From a0a38df95cbd931b4370b227f8886fb9eb8c1398 Mon Sep 17 00:00:00 2001
From: Dhanashree Kashid <dkashid@pivotal.io>
Date: Thu, 15 Mar 2018 14:15:53 -0700
Subject: [PATCH] Fix wrong results for queries of type NOT (select <>)

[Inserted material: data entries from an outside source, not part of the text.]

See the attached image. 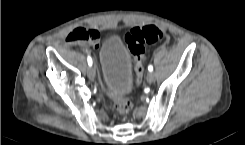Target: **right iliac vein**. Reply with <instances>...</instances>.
Masks as SVG:
<instances>
[{
  "instance_id": "1",
  "label": "right iliac vein",
  "mask_w": 245,
  "mask_h": 145,
  "mask_svg": "<svg viewBox=\"0 0 245 145\" xmlns=\"http://www.w3.org/2000/svg\"><path fill=\"white\" fill-rule=\"evenodd\" d=\"M95 76H96L95 68L94 67H90L88 69V77H89V79L94 80Z\"/></svg>"
}]
</instances>
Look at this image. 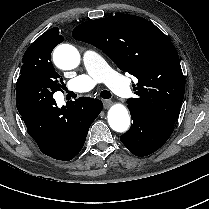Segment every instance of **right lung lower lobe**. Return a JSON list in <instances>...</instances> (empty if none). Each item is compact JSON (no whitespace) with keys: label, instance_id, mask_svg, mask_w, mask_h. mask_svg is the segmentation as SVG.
I'll list each match as a JSON object with an SVG mask.
<instances>
[{"label":"right lung lower lobe","instance_id":"1","mask_svg":"<svg viewBox=\"0 0 209 209\" xmlns=\"http://www.w3.org/2000/svg\"><path fill=\"white\" fill-rule=\"evenodd\" d=\"M16 106L27 132L42 153L69 161L82 149L89 127L100 114V100L81 97L58 108L53 94L28 81L17 80Z\"/></svg>","mask_w":209,"mask_h":209}]
</instances>
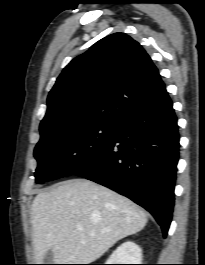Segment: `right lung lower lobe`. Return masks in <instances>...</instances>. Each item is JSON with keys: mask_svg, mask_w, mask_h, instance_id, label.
<instances>
[{"mask_svg": "<svg viewBox=\"0 0 205 265\" xmlns=\"http://www.w3.org/2000/svg\"><path fill=\"white\" fill-rule=\"evenodd\" d=\"M179 133L165 91L118 123L111 142L76 175L106 186L148 210L167 235L174 206Z\"/></svg>", "mask_w": 205, "mask_h": 265, "instance_id": "right-lung-lower-lobe-1", "label": "right lung lower lobe"}]
</instances>
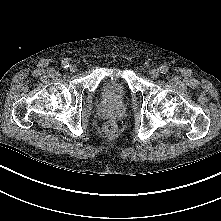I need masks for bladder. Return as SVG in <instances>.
I'll list each match as a JSON object with an SVG mask.
<instances>
[{
    "mask_svg": "<svg viewBox=\"0 0 221 221\" xmlns=\"http://www.w3.org/2000/svg\"><path fill=\"white\" fill-rule=\"evenodd\" d=\"M100 92L103 98L124 99L128 95L127 79L122 67H113L110 74L101 82Z\"/></svg>",
    "mask_w": 221,
    "mask_h": 221,
    "instance_id": "1",
    "label": "bladder"
}]
</instances>
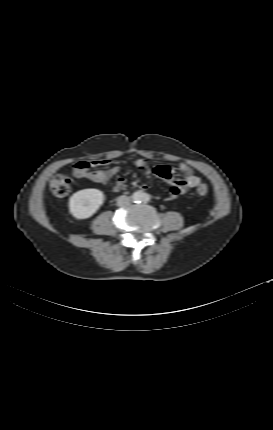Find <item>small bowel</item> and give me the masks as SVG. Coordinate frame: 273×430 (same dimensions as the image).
<instances>
[{
    "label": "small bowel",
    "instance_id": "small-bowel-1",
    "mask_svg": "<svg viewBox=\"0 0 273 430\" xmlns=\"http://www.w3.org/2000/svg\"><path fill=\"white\" fill-rule=\"evenodd\" d=\"M109 160H94V161H79L73 167V173L78 178H86L96 183L106 184L110 179L118 175L120 169L117 166L111 167L107 170L97 169L91 171L90 168L94 166H100L108 163ZM133 164L138 169H144L147 166V160L145 158H137ZM179 170L184 174V178H176L173 169L168 166H159L154 169V173L164 179L169 185L168 200H174L180 195L186 193L189 189L197 187L201 180L194 174V170L185 163L179 164ZM142 188H146L145 184L140 185ZM126 187L125 180L119 177L114 186L113 191H120Z\"/></svg>",
    "mask_w": 273,
    "mask_h": 430
}]
</instances>
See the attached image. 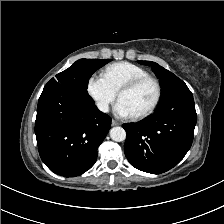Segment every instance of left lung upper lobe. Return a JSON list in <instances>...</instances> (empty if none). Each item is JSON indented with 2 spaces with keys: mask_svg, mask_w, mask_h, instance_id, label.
<instances>
[{
  "mask_svg": "<svg viewBox=\"0 0 224 224\" xmlns=\"http://www.w3.org/2000/svg\"><path fill=\"white\" fill-rule=\"evenodd\" d=\"M140 64L152 66L162 86V96L159 105L167 103L179 94L190 92L186 84L170 71L151 61H138Z\"/></svg>",
  "mask_w": 224,
  "mask_h": 224,
  "instance_id": "1",
  "label": "left lung upper lobe"
}]
</instances>
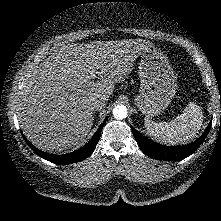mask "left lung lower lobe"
<instances>
[{
  "mask_svg": "<svg viewBox=\"0 0 221 221\" xmlns=\"http://www.w3.org/2000/svg\"><path fill=\"white\" fill-rule=\"evenodd\" d=\"M211 124L212 121L209 123L204 133L196 141L187 145L173 147L155 143L140 134L132 126L131 129L139 147L149 157L157 160L180 161L194 153L195 150L203 143L211 128Z\"/></svg>",
  "mask_w": 221,
  "mask_h": 221,
  "instance_id": "0a47b994",
  "label": "left lung lower lobe"
}]
</instances>
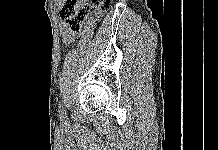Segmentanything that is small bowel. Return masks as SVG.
Returning a JSON list of instances; mask_svg holds the SVG:
<instances>
[{
    "mask_svg": "<svg viewBox=\"0 0 218 150\" xmlns=\"http://www.w3.org/2000/svg\"><path fill=\"white\" fill-rule=\"evenodd\" d=\"M60 35L62 42L65 45L72 43L75 39V34L71 32V30L65 22L60 23Z\"/></svg>",
    "mask_w": 218,
    "mask_h": 150,
    "instance_id": "obj_1",
    "label": "small bowel"
}]
</instances>
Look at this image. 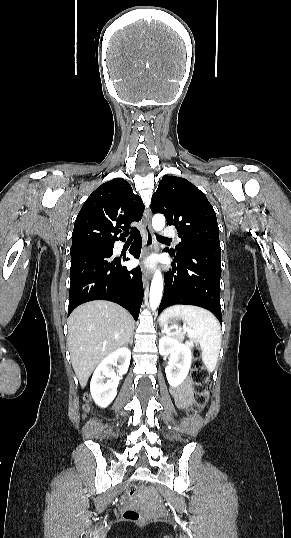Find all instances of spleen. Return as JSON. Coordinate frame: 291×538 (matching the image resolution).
<instances>
[{"label": "spleen", "mask_w": 291, "mask_h": 538, "mask_svg": "<svg viewBox=\"0 0 291 538\" xmlns=\"http://www.w3.org/2000/svg\"><path fill=\"white\" fill-rule=\"evenodd\" d=\"M170 317L184 320L187 328L193 332L190 338L200 344L206 368L208 371H214L221 348V329L213 314L196 306L174 305L161 313V324H166Z\"/></svg>", "instance_id": "obj_1"}]
</instances>
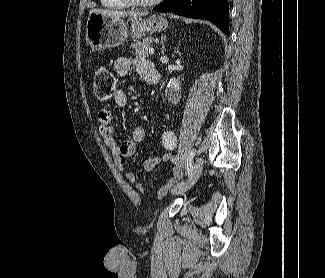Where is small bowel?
Wrapping results in <instances>:
<instances>
[{
	"instance_id": "obj_1",
	"label": "small bowel",
	"mask_w": 325,
	"mask_h": 278,
	"mask_svg": "<svg viewBox=\"0 0 325 278\" xmlns=\"http://www.w3.org/2000/svg\"><path fill=\"white\" fill-rule=\"evenodd\" d=\"M148 64V61H146L145 59H132L128 57H120L114 62V70L117 75L125 76L130 72L131 68L134 67L136 72L142 78H144L145 69ZM114 101L118 107L125 108L128 104V98L126 93L121 89L118 90L114 95ZM98 120L100 124V133L103 136L105 144L110 149L117 167L123 172L124 176L129 182L135 183V173L125 168L122 159L131 157L135 153L137 146L144 141V127L137 126L134 128L129 138L120 139L111 126L112 115L108 109L103 108L98 111ZM170 134L174 133L172 131H164L161 134L160 139ZM167 162L173 165V176L167 181V183L163 187L153 191V193L157 196L163 195L172 184H174L182 177V173L179 171L178 167L179 160L171 152H165L160 155L149 158L144 164L145 170L150 172L158 164ZM136 187L139 190H144V185L142 183H136Z\"/></svg>"
}]
</instances>
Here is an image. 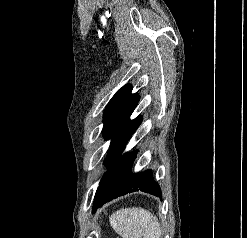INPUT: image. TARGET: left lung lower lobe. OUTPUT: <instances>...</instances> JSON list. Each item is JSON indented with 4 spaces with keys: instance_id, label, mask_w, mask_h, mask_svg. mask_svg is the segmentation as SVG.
Returning a JSON list of instances; mask_svg holds the SVG:
<instances>
[{
    "instance_id": "left-lung-lower-lobe-1",
    "label": "left lung lower lobe",
    "mask_w": 247,
    "mask_h": 238,
    "mask_svg": "<svg viewBox=\"0 0 247 238\" xmlns=\"http://www.w3.org/2000/svg\"><path fill=\"white\" fill-rule=\"evenodd\" d=\"M135 152L118 155L103 176L97 189V207L104 203L135 191H143L157 197L161 196V189L152 177V170L142 173H132Z\"/></svg>"
}]
</instances>
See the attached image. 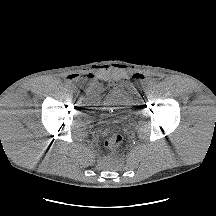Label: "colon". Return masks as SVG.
<instances>
[{"label": "colon", "instance_id": "5ec220e1", "mask_svg": "<svg viewBox=\"0 0 216 216\" xmlns=\"http://www.w3.org/2000/svg\"><path fill=\"white\" fill-rule=\"evenodd\" d=\"M123 142V137L120 133H111L104 139V147L110 150L118 149Z\"/></svg>", "mask_w": 216, "mask_h": 216}]
</instances>
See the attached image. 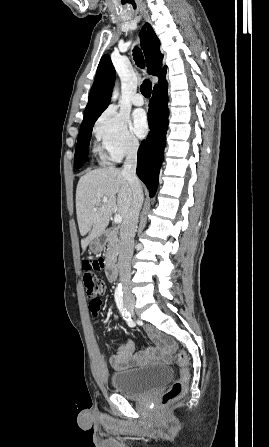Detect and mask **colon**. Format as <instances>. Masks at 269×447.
Masks as SVG:
<instances>
[{
	"instance_id": "colon-1",
	"label": "colon",
	"mask_w": 269,
	"mask_h": 447,
	"mask_svg": "<svg viewBox=\"0 0 269 447\" xmlns=\"http://www.w3.org/2000/svg\"><path fill=\"white\" fill-rule=\"evenodd\" d=\"M105 265L104 257H85L84 258V270L85 271H102ZM83 286L85 288V294L87 298H92L90 306L92 310L98 308L101 301L100 295L104 293L105 285L103 280L97 278L92 272H84L83 274ZM95 318L98 316L96 313L93 315ZM172 348L170 360H172L180 369V374L175 379L168 390H166L161 398V404L168 406L176 402L181 397L187 387V383L190 376L189 371V359L185 351L178 349L173 350L171 343L167 344V350Z\"/></svg>"
}]
</instances>
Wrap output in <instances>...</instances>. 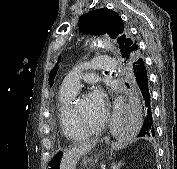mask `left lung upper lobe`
Returning a JSON list of instances; mask_svg holds the SVG:
<instances>
[{
	"label": "left lung upper lobe",
	"instance_id": "5c2ea615",
	"mask_svg": "<svg viewBox=\"0 0 177 169\" xmlns=\"http://www.w3.org/2000/svg\"><path fill=\"white\" fill-rule=\"evenodd\" d=\"M79 24L81 30L92 35L108 34L110 38L116 39L119 44L121 56L128 64L141 57L138 49L134 54H131V47L133 44L136 45V41L130 37L128 28L118 13L107 8L98 9L82 15ZM54 76L55 74H51L50 76L51 84L53 83Z\"/></svg>",
	"mask_w": 177,
	"mask_h": 169
}]
</instances>
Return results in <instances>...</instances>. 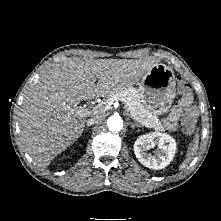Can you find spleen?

For queries of the form "NOT (subselect)", planner lost the "NOT" operator
during the initial pull-up in pull_up_sublinks_qual_recurse() which resulted in
incorrect filter and hence wrong results. Inside
pull_up_sublinks_qual_recurse(), when a qual contains NOT, we check if sublink
type is any one of these: EXISTS, ANY or ALL, and invoke appropriate sublink
pull up routines. In case of qual of the form "NOT (SELECT <>)" the sublink
type is EXPR; hence we recurse into the argument of NOT; at which point we
lose the information about NOT operator.

This commit fixes the issue by returning the node unmodified when the argument
of NOT is an EXPR sublink. The EXPR sublink, later gets pulled up by
preprocess_qual_conditions() wherein, pull_up_sublinks() is invoked again to
handle sublinks in an expression.

Signed-off-by: Sambitesh Dash <sdash@pivotal.io>
---
 src/backend/optimizer/prep/prepjointree.c     | 21 +++---
 .../regress/expected/qp_correlated_query.out  | 73 ++++++++++++------
 .../qp_correlated_query_optimizer.out         | 75 ++++++++++++++-----
 src/test/regress/expected/subselect_gp.out    |  8 ++
 .../expected/subselect_gp_optimizer.out       |  8 ++
 src/test/regress/sql/qp_correlated_query.sql  | 20 +++--
 src/test/regress/sql/subselect_gp.sql         |  5 ++
 7 files changed, 156 insertions(+), 54 deletions(-)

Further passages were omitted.